CENTERSTAGE and the Clarice Smith Performing Arts Center at the University of Maryland
- Interactive Media Wall at CENTERSTAGE;
- National conference on Civil Rights and the 50th Anniversary of the March on Washington at the Clarice Smith Performing Arts Center, University of Maryland. September 6, 2013;
- Commissioning and Production of New Works:
o A world premiere production, as yet untitled, of an original commission at CENTERSTAGE by a leading British playwright. The piece will explore the British (and international) perspective on the Civil War from diplomatic and economic to literary and personal angles; inspired by historical realities like those chronicled in such recent works as Amanda Foreman’s World on Fire;
o At War With Ourselves, a world premiere of a newly commissioned piece by Kronos Quartet that will also feature a legendary American composer, a 500-voice choir and spoken word by a leading voice in American poetry. The work will debut at a historic site of monumental significance to the history of the Civil War;
- Creative Dialogues series, moderated by Kojo Nnamdi;
- Student-focused projects:
o A student-generated exhibit at the Clarice Smith Performing Arts Center
o Encounter (CENTERSTAGE’s high school outreach/community program) student exploration and engagement with themes and topics emerging from conversations around the Civil War from the local context in Baltimore & Maryland to lingering legacies today
- CENTERSTAGE will announce on March 11, along with the rest of its 2013-14 Season, the regional premiere of a Civil War-themed work around which significant artistic and community engagement programming will take place;
- Additional artists, projects, performances, events with thematic ties to civil war and civil rights throughout the Clarice Smith Center’s 2013-14 and 2014-15 seasons
About The National Civil War Project
The National Civil War Project is a radical multi-city, multi-year collaboration between four universities and five performing arts organizations to commemorate the 150th anniversary of the American Civil War. The American Civil War is arguably one of the most significant times in American history, an era that raised issues still relevant today. The National Civil War Project will include the commissioning of 12 original works for the stage as well as create new arts-integrated academic programs.

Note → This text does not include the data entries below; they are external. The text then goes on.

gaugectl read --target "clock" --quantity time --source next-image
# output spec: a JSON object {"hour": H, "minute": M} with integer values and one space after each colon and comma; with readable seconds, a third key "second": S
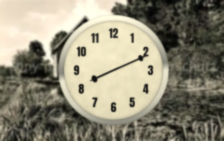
{"hour": 8, "minute": 11}
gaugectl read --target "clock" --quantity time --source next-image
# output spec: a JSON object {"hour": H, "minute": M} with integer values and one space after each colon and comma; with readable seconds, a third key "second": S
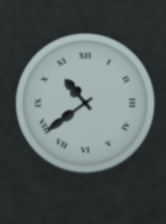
{"hour": 10, "minute": 39}
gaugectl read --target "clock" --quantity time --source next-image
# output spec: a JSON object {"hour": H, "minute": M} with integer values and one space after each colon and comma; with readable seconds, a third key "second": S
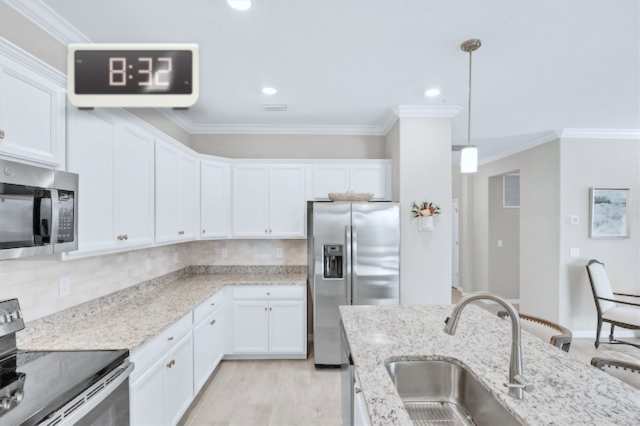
{"hour": 8, "minute": 32}
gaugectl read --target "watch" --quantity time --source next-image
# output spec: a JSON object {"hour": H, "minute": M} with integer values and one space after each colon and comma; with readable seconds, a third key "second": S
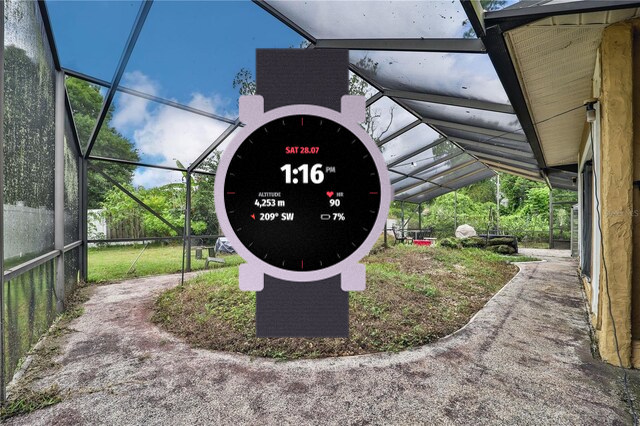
{"hour": 1, "minute": 16}
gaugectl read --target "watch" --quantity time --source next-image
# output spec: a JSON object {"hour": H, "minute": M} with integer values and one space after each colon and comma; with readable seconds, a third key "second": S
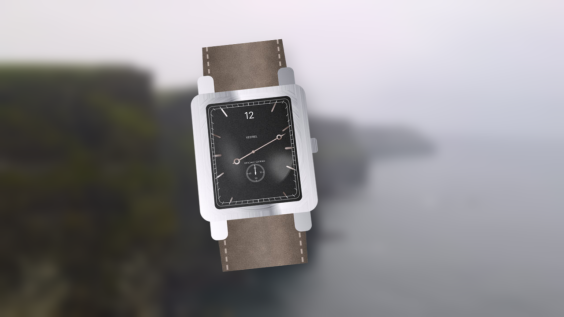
{"hour": 8, "minute": 11}
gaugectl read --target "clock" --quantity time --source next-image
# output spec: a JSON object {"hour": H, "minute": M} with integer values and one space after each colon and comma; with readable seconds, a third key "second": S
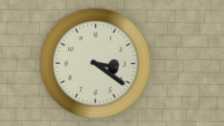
{"hour": 3, "minute": 21}
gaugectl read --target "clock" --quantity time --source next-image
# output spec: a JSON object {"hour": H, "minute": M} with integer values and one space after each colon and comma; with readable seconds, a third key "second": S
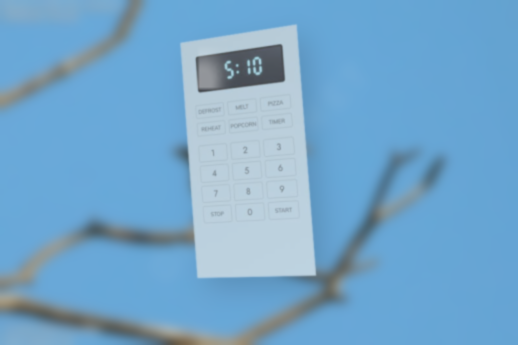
{"hour": 5, "minute": 10}
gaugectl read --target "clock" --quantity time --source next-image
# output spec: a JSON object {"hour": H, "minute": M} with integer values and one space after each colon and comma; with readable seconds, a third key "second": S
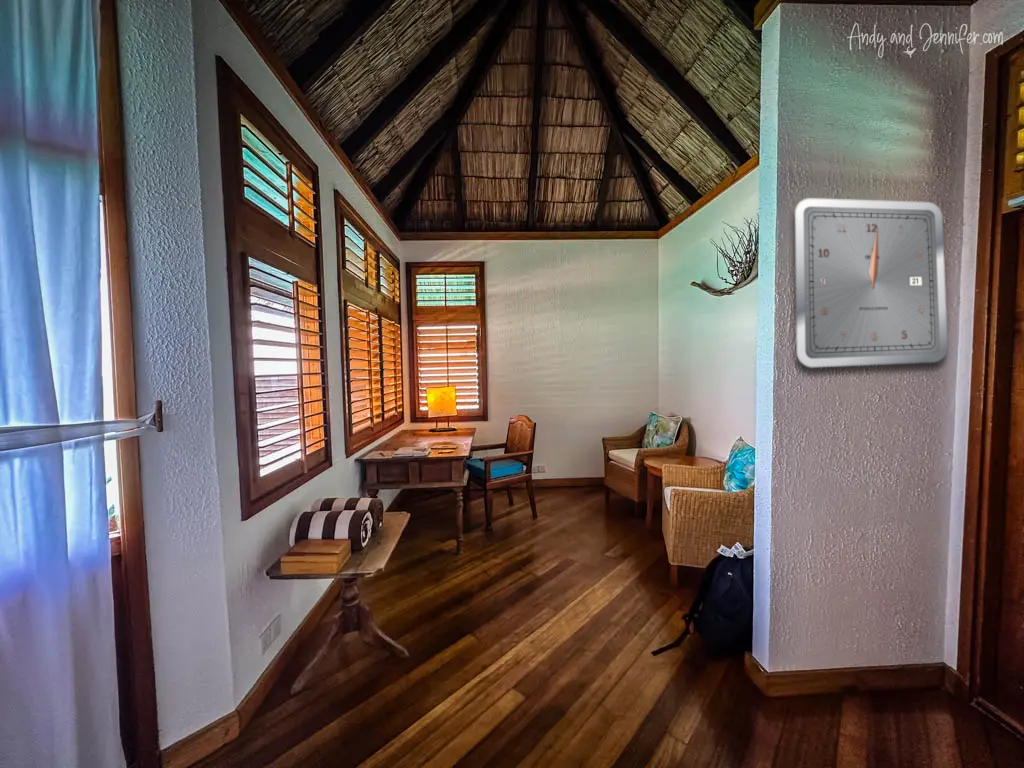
{"hour": 12, "minute": 1}
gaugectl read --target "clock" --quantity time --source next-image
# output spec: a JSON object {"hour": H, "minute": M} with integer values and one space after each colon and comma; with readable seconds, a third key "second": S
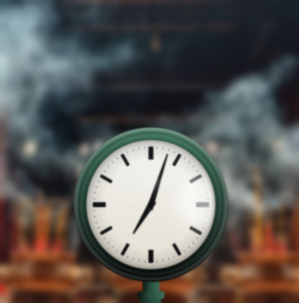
{"hour": 7, "minute": 3}
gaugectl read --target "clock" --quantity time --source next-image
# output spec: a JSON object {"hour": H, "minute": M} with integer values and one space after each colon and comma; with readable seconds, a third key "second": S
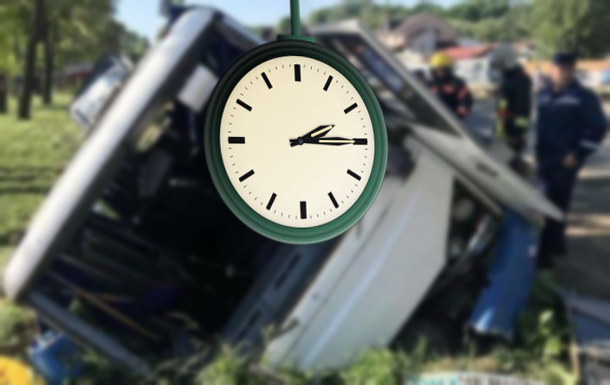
{"hour": 2, "minute": 15}
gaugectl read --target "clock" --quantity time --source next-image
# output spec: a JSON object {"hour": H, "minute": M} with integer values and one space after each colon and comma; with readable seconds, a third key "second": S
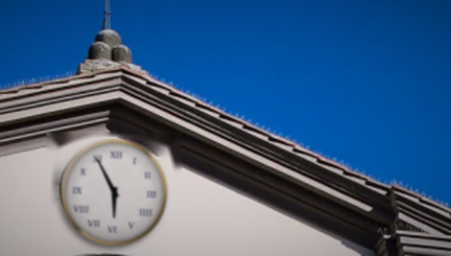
{"hour": 5, "minute": 55}
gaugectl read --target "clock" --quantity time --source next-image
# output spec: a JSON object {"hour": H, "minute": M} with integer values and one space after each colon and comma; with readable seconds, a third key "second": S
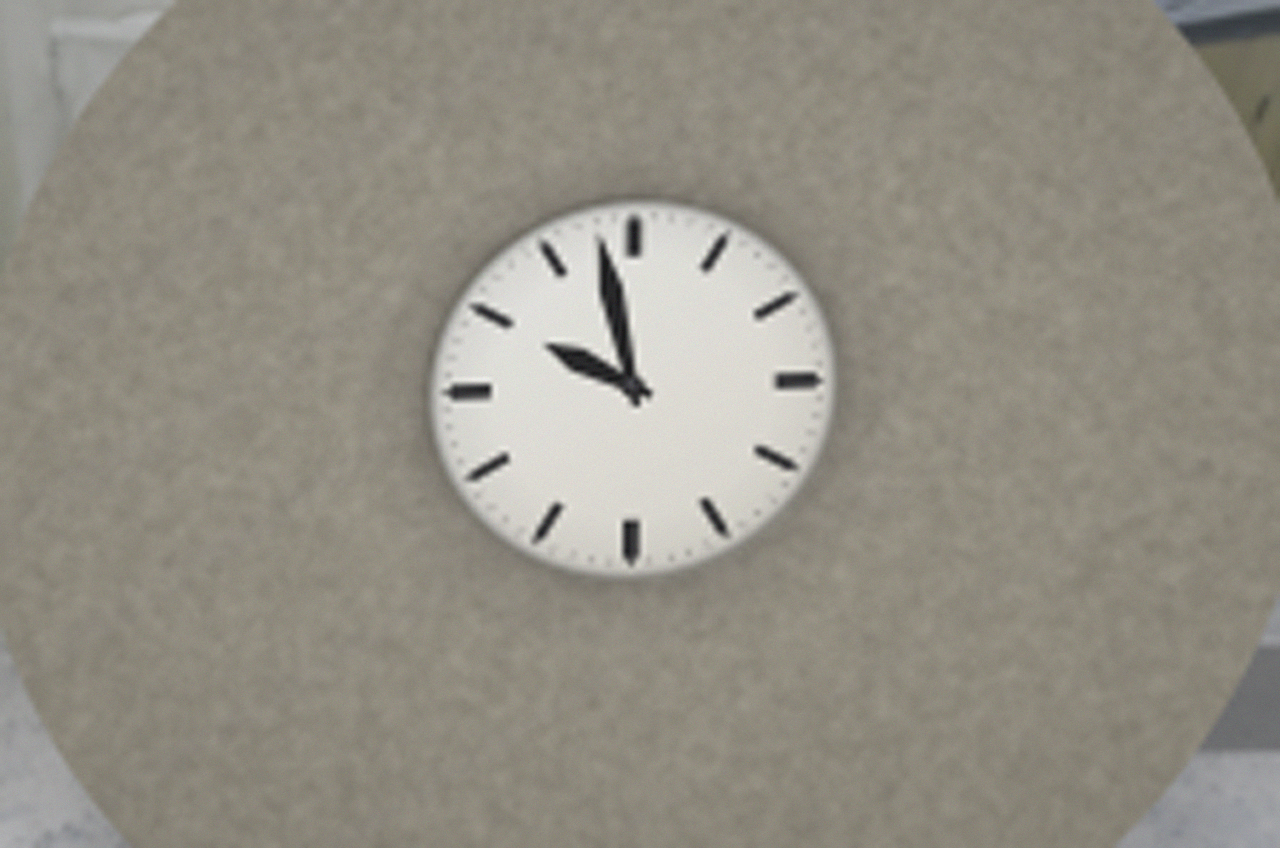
{"hour": 9, "minute": 58}
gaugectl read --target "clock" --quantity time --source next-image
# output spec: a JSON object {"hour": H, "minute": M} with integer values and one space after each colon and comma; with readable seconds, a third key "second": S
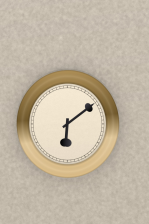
{"hour": 6, "minute": 9}
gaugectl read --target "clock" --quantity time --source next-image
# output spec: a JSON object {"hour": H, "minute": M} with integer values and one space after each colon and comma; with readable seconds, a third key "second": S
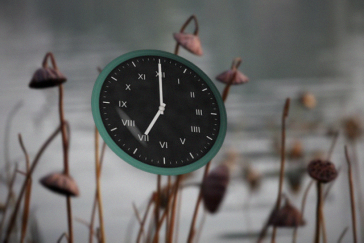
{"hour": 7, "minute": 0}
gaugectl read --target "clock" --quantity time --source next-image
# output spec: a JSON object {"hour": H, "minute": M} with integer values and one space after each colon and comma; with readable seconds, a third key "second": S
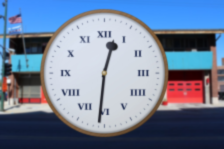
{"hour": 12, "minute": 31}
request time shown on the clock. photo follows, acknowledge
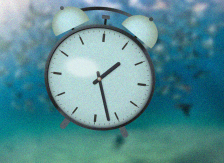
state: 1:27
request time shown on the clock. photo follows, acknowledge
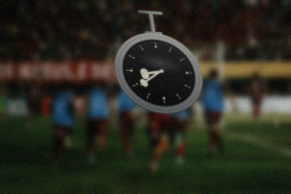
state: 8:39
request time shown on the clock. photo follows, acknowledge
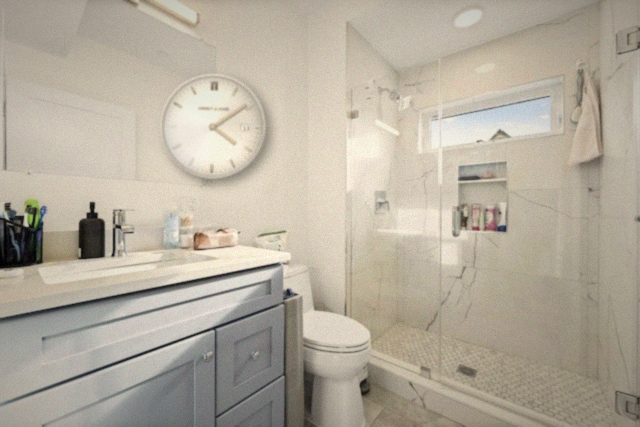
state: 4:09
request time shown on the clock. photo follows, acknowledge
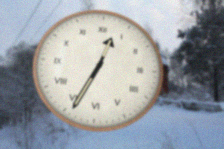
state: 12:34
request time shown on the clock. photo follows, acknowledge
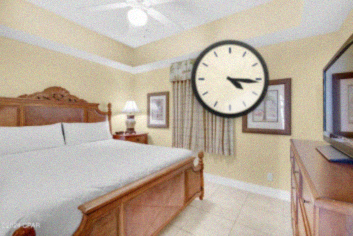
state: 4:16
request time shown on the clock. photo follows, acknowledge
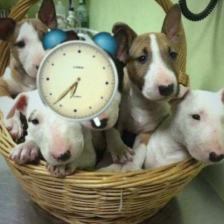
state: 6:37
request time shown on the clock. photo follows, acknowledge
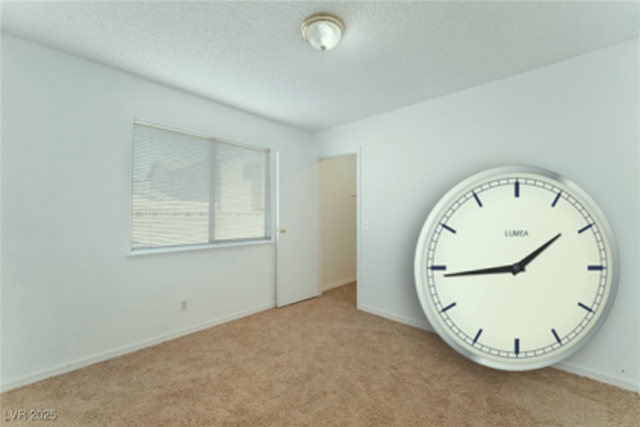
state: 1:44
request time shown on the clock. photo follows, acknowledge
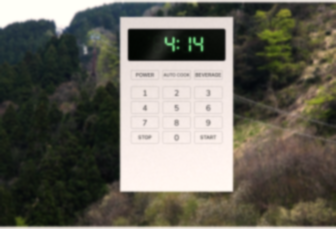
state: 4:14
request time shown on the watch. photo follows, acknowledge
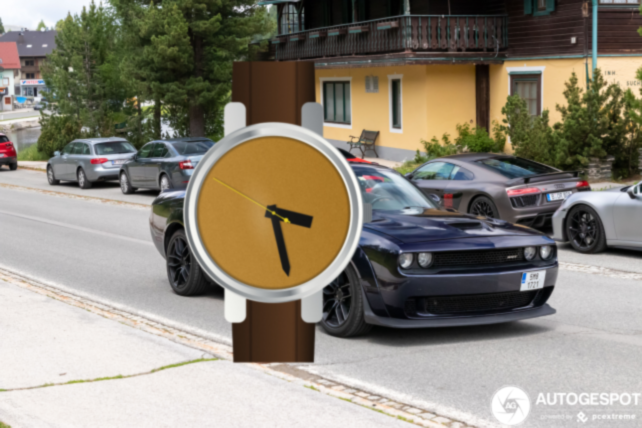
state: 3:27:50
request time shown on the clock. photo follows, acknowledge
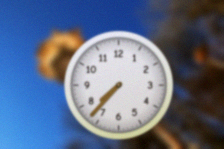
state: 7:37
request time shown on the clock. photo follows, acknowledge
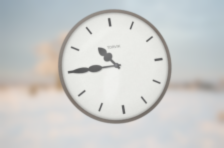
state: 10:45
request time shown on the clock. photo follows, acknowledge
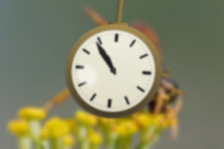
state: 10:54
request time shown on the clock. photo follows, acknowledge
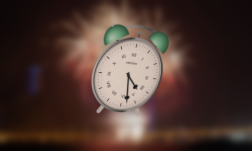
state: 4:28
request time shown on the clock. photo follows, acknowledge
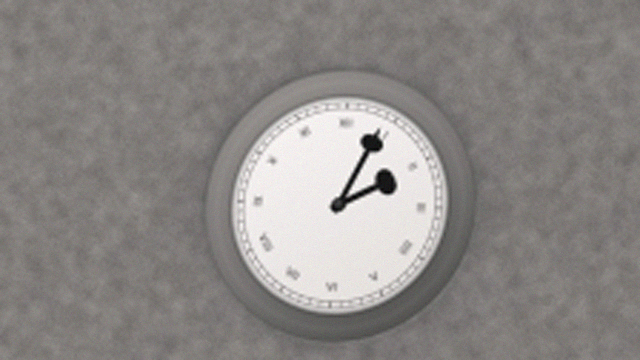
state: 2:04
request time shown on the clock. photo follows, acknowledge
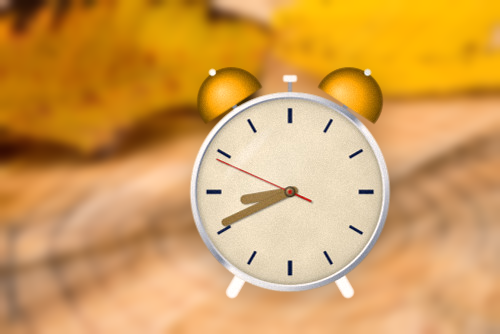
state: 8:40:49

A national initiative symbolizing the geographic scope of the Civil War, the Project is inspired by noted choreographer and MacArthur “Genius” Fellow Liz Lerman and includes Alliance Theatre and Emory College Center for Creativity & Arts at Emory University in Atlanta, GA; American Repertory Theater and Harvard University in Cambridge, MA; Arena Stage at the Mead Center for American Theater and The George Washington University in Washington, D.C.; and CENTERSTAGE in Baltimore, MD and The Clarice Smith Performing Arts Center at the University of Maryland in College Park, MD.